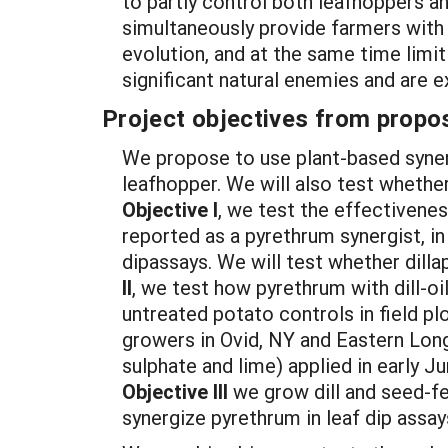
to partly control both leafhoppers an
simultaneously provide farmers with o
evolution, and at the same time limit
significant natural enemies and are 
Project objectives from propos
We propose to use plant-based syner
leafhopper. We will also test whether
Objective I
, we test the effectivene
reported as a pyrethrum synergist, i
dipassays. We will test whether dilla
II
, we test how pyrethrum with dill-o
untreated potato controls in field p
growers in Ovid, NY and Eastern Long
sulphate and lime) applied in early J
Objective III
we grow dill and seed-fe
synergize pyrethrum in leaf dip assay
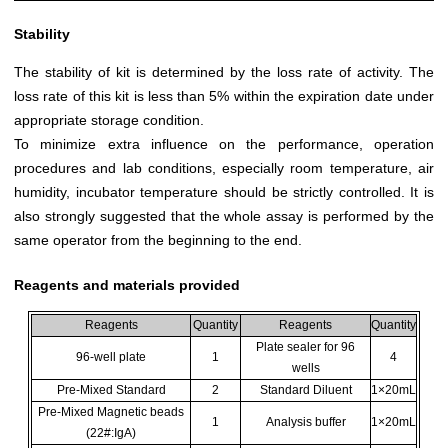
Stability
The stability of kit is determined by the loss rate of activity. The
loss rate of this kit is less than 5% within the expiration date under
appropriate storage condition.
To minimize extra influence on the performance, operation
procedures and lab conditions, especially room temperature, air
humidity, incubator temperature should be strictly controlled. It is
also strongly suggested that the whole assay is performed by the
same operator from the beginning to the end.
Reagents and materials provided
Reagents
Quantity
Reagents
Quantity
Plate sealer for 96
96-well plate
1
4
wells
Pre-Mixed Standard
2
Standard Diluent
1×20mL
Pre-Mixed Magnetic beads
1
Analysis buffer
1×20mL
(22#:IgA)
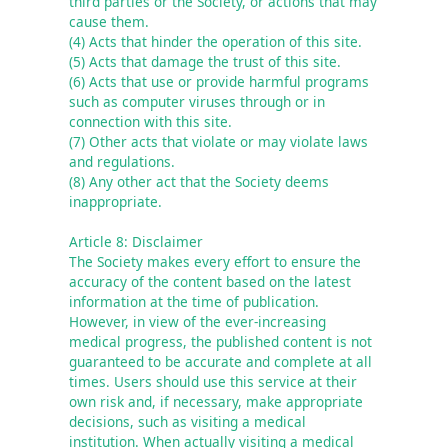
third parties or the Society, or actions that may 
cause them.

(4) Acts that hinder the operation of this site.

(5) Acts that damage the trust of this site.

(6) Acts that use or provide harmful programs 
such as computer viruses through or in 
connection with this site.

(7) Other acts that violate or may violate laws 
and regulations.

(8) Any other act that the Society deems 
inappropriate.
Article 8: Disclaimer
The Society makes every effort to ensure the 
accuracy of the content based on the latest 
information at the time of publication. 
However, in view of the ever-increasing 
medical progress, the published content is not 
guaranteed to be accurate and complete at all 
times. Users should use this service at their 
own risk and, if necessary, make appropriate 
decisions, such as visiting a medical 
institution. When actually visiting a medical 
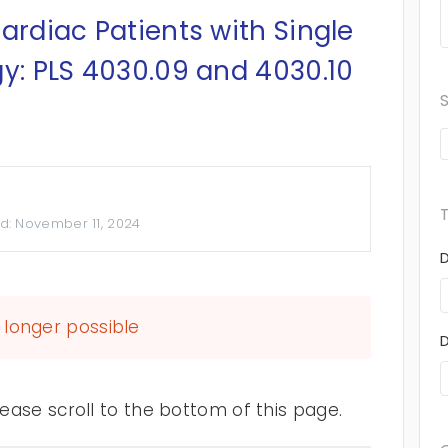
ardiac Patients with Single
gy: PLS 4030.09 and 4030.10
d:
November 11, 2024
longer possible
ase scroll to the bottom of this page.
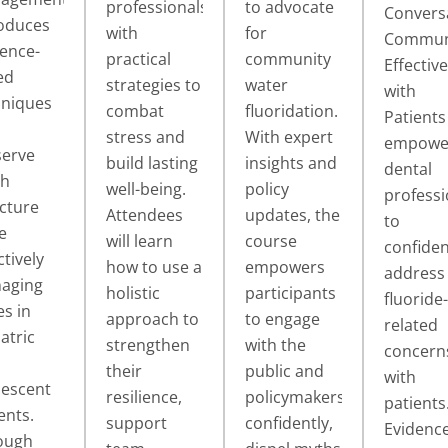
professionals
to advocate
Convers
roduces
with
for
Commun
ence-
practical
community
Effective
ed
strategies to
water
with
hniques
combat
fluoridation.
Patients
stress and
With expert
empowe
serve
build lasting
insights and
dental
th
well-being.
policy
professi
cture
Attendees
updates, the
to
e
will learn
course
confiden
ctively
how to use a
empowers
address
aging
holistic
participants
fluoride-
es in
approach to
to engage
related
atric
strengthen
with the
concern
their
public and
with
lescent
resilience,
policymakers
patients
ents.
support
confidently,
Evidence
ough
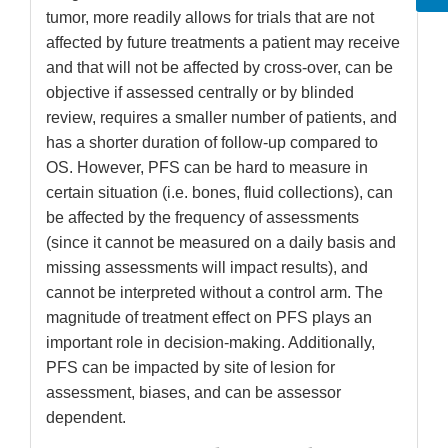
tumor, more readily allows for trials that are not
affected by future treatments a patient may receive
and that will not be affected by cross-over, can be
objective if assessed centrally or by blinded
review, requires a smaller number of patients, and
has a shorter duration of follow-up compared to
OS. However, PFS can be hard to measure in
certain situation (i.e. bones, fluid collections), can
be affected by the frequency of assessments
(since it cannot be measured on a daily basis and
missing assessments will impact results), and
cannot be interpreted without a control arm. The
magnitude of treatment effect on PFS plays an
important role in decision-making. Additionally,
PFS can be impacted by site of lesion for
assessment, biases, and can be assessor
dependent.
━━━━━━━━━━
The entries above are to be restated verbatim, with no pictures carried over.

- TASK SOLUTION -
to partly control both leafhoppers an
simultaneously provide farmers with o
evolution, and at the same time limit
significant natural enemies and are 
Project objectives from propos
We propose to use plant-based syner
leafhopper. We will also test whether
Objective I
, we test the effectivene
reported as a pyrethrum synergist, i
dipassays. We will test whether dilla
II
, we test how pyrethrum with dill-o
untreated potato controls in field p
growers in Ovid, NY and Eastern Long
sulphate and lime) applied in early J
Objective III
we grow dill and seed-fe
synergize pyrethrum in leaf dip assay
Stability
The stability of kit is determined by the loss rate of activity. The
loss rate of this kit is less than 5% within the expiration date under
appropriate storage condition.
To minimize extra influence on the performance, operation
procedures and lab conditions, especially room temperature, air
humidity, incubator temperature should be strictly controlled. It is
also strongly suggested that the whole assay is performed by the
same operator from the beginning to the end.
Reagents and materials provided
Reagents
Quantity
Reagents
Quantity
Plate sealer for 96
96-well plate
1
4
wells
Pre-Mixed Standard
2
Standard Diluent
1×20mL
Pre-Mixed Magnetic beads
1
Analysis buffer
1×20mL
(22#:IgA)
third parties or the Society, or actions that may 
cause them.

(4) Acts that hinder the operation of this site.

(5) Acts that damage the trust of this site.

(6) Acts that use or provide harmful programs 
such as computer viruses through or in 
connection with this site.

(7) Other acts that violate or may violate laws 
and regulations.

(8) Any other act that the Society deems 
inappropriate.
Article 8: Disclaimer
The Society makes every effort to ensure the 
accuracy of the content based on the latest 
information at the time of publication. 
However, in view of the ever-increasing 
medical progress, the published content is not 
guaranteed to be accurate and complete at all 
times. Users should use this service at their 
own risk and, if necessary, make appropriate 
decisions, such as visiting a medical 
institution. When actually visiting a medical 
ardiac Patients with Single
gy: PLS 4030.09 and 4030.10
d:
November 11, 2024
longer possible
ase scroll to the bottom of this page.
professionals
to advocate
Convers
roduces
with
for
Commun
ence-
practical
community
Effective
ed
strategies to
water
with
hniques
combat
fluoridation.
Patients
stress and
With expert
empowe
serve
build lasting
insights and
dental
th
well-being.
policy
professi
cture
Attendees
updates, the
to
e
will learn
course
confiden
ctively
how to use a
empowers
address
aging
holistic
participants
fluoride-
es in
approach to
to engage
related
atric
strengthen
with the
concern
their
public and
with
lescent
resilience,
policymakers
patients
ents.
support
confidently,
Evidence
ough
tumor, more readily allows for trials that are not
affected by future treatments a patient may receive
and that will not be affected by cross-over, can be
objective if assessed centrally or by blinded
review, requires a smaller number of patients, and
has a shorter duration of follow-up compared to
OS. However, PFS can be hard to measure in
certain situation (i.e. bones, fluid collections), can
be affected by the frequency of assessments
(since it cannot be measured on a daily basis and
missing assessments will impact results), and
cannot be interpreted without a control arm. The
magnitude of treatment effect on PFS plays an
important role in decision-making. Additionally,
PFS can be impacted by site of lesion for
assessment, biases, and can be assessor
dependent.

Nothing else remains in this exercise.